Re-Structuring CLIP’s Language Capabilities

10 minute read

Published: May 07, 2025

Vision-language models (VLM) like CLIP have transformed how we approach image classification. The performance of these models is heavily influenced by subtle choices such as prompt templates and choice of class names used. Research has shown that prompt templates can sway classification accuracy by as much as 8%, while our experiment shows that the classification accuracy could drop to more than 25% if we replace the class name with their synonyms and 50% if we replace the class name with their hypernyms, both of which highlights CLIP’s sensitivity to linguistic variation.

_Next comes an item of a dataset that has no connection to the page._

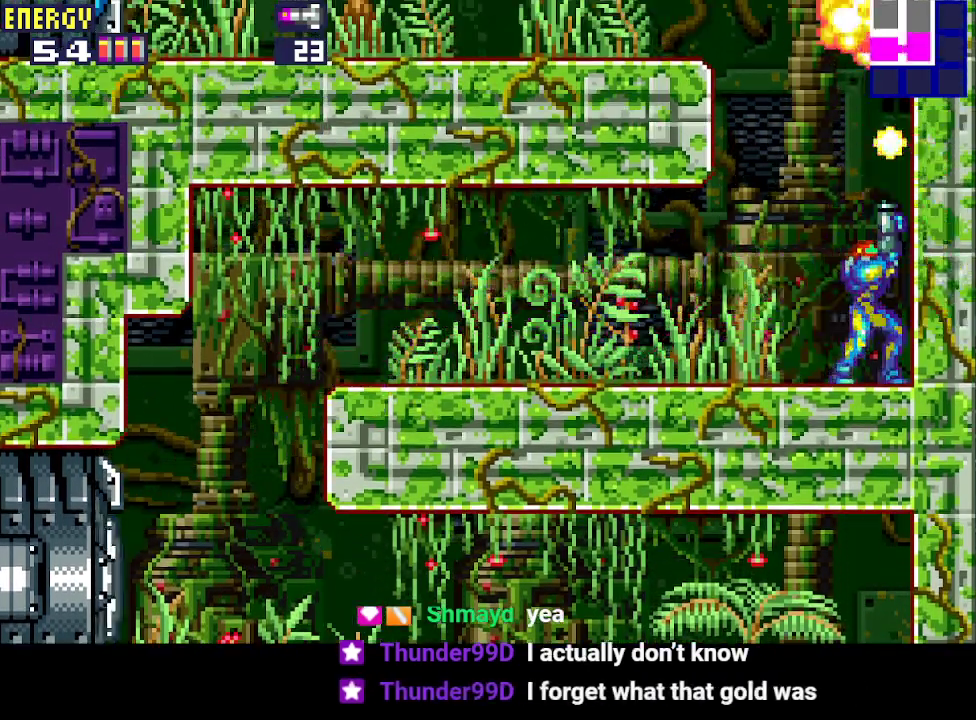
{"buttons": ["CROSS", "CIRCLE", "DPAD_LEFT"], "events": [[67, "CROSS", "up"], [133, "CROSS", "down"], [200, "DPAD_LEFT", "down"], [200, "DPAD_UP", "up"], [433, "CIRCLE", "down"]]}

Over the past decade, natural language processing (NLP) has evolved significantly. Beginning with word2vec in 2013. Word2vec’s word embeddings can capture nuanced lexical relationships through vector arithmetic. The famous equation “king – man + woman ≈ queen.” is a prime example of how word co-occurrences were used to embed semantic meaning. This approach emphasis on maintaining synonym and hypernym relationships stands in contrast to CLIP’s text encoder, which is primarily optimized for aligning images with text rather than preserving these detailed linguistic structures. As NLP developed, GloVe in 2014 improved word representations using global co-occurrence statistics. In 2018, BERT introduced a transformer-based approach, providing context-dependent word representations and setting new performance benchmarks. Following this, large language models (LLMs) like GPT-2 and GPT-3 emerged and further refined language understanding. While these models shifted focus toward richer contextual embeddings, the legacy of explicitly encoding relational properties gradually diminished, making modern VLMs like CLIP sensitive to linguistic variations.

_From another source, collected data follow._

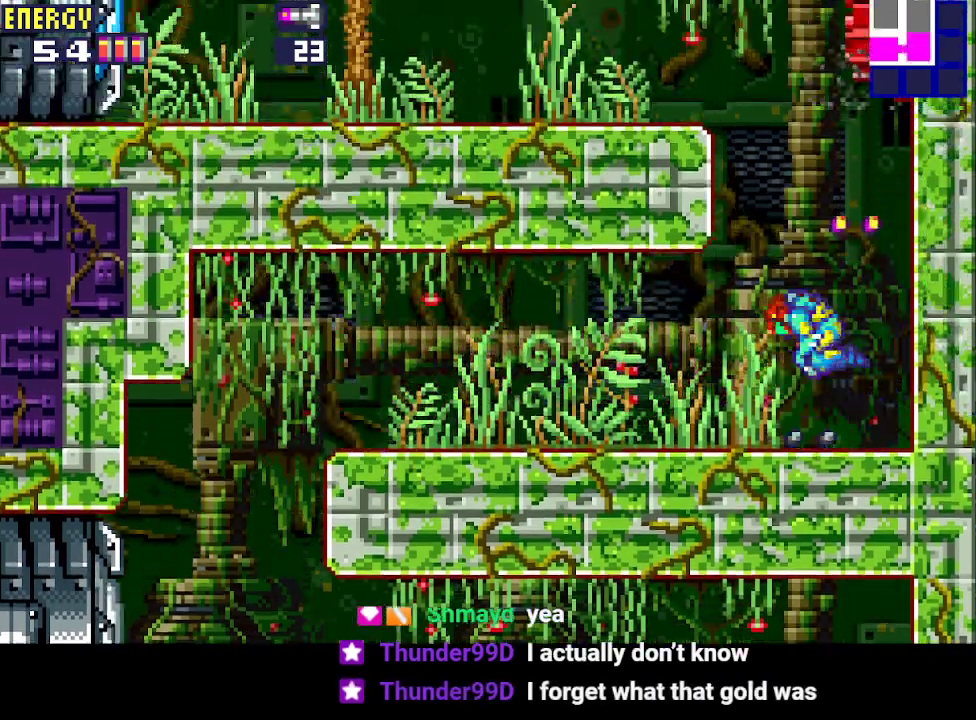
{"buttons": ["CROSS", "CIRCLE", "DPAD_RIGHT"], "events": [[233, "DPAD_LEFT", "up"], [267, "CIRCLE", "up"], [300, "DPAD_RIGHT", "down"], [367, "CIRCLE", "down"]]}
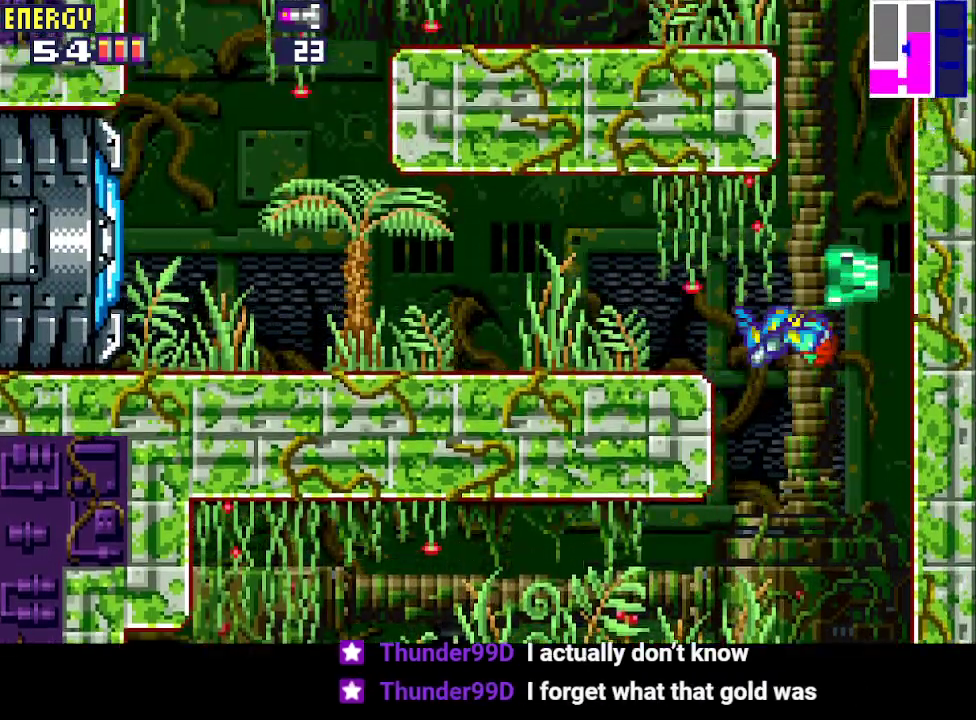
{"buttons": ["CROSS", "CIRCLE", "DPAD_LEFT"], "events": [[267, "CIRCLE", "up"], [267, "DPAD_RIGHT", "up"], [333, "DPAD_LEFT", "down"], [400, "CIRCLE", "down"]]}
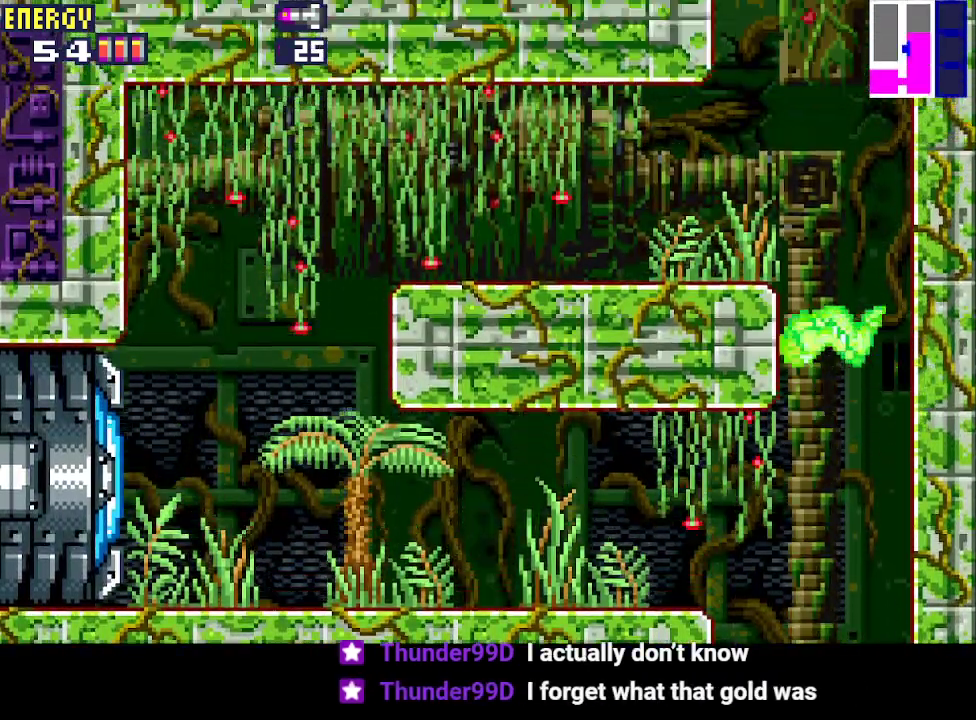
{"buttons": ["CROSS", "CIRCLE"], "events": [[67, "CIRCLE", "up"], [67, "DPAD_LEFT", "up"], [133, "DPAD_RIGHT", "down"], [200, "CIRCLE", "down"], [500, "DPAD_RIGHT", "up"]]}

We will start our story with an observation as following:

Semantic Disconnection: Uncovering CLIP’s Latent Space Limitations

One major issue is that CLIP’s latent space struggles to capture semantic differences in their pretraining stage. Consider these observations:

Synonyms vs. Antonyms: The cosine similarity between synonyms can be even lower than that between obvious opposites. For example
- $\cos(\textit{happy}, \textit{sad}) = 0.8 \quad > \quad \cos(\textit{happy}, \textit{cheerful}) = 0.79$
- $\cos(\textit{smart}, \textit{dumb}) = 0.8 \quad > \quad \cos(\textit{smart}, \textit{intelligent}) = 0.75$ And, this is a common phenomenon for all words in the WordNet hierarchy!
Template Variability: When words are embedded in different prompt templates, experiments reveal that only about 30% of expected semantic relationships remain consistent.

These challenges underscore why traditional methods—such as manual prompt engineering or static fine-tuning—often fall short. They are typically time-consuming, narrowly focused, and lack the ability to generalize across varied datasets or scenarios.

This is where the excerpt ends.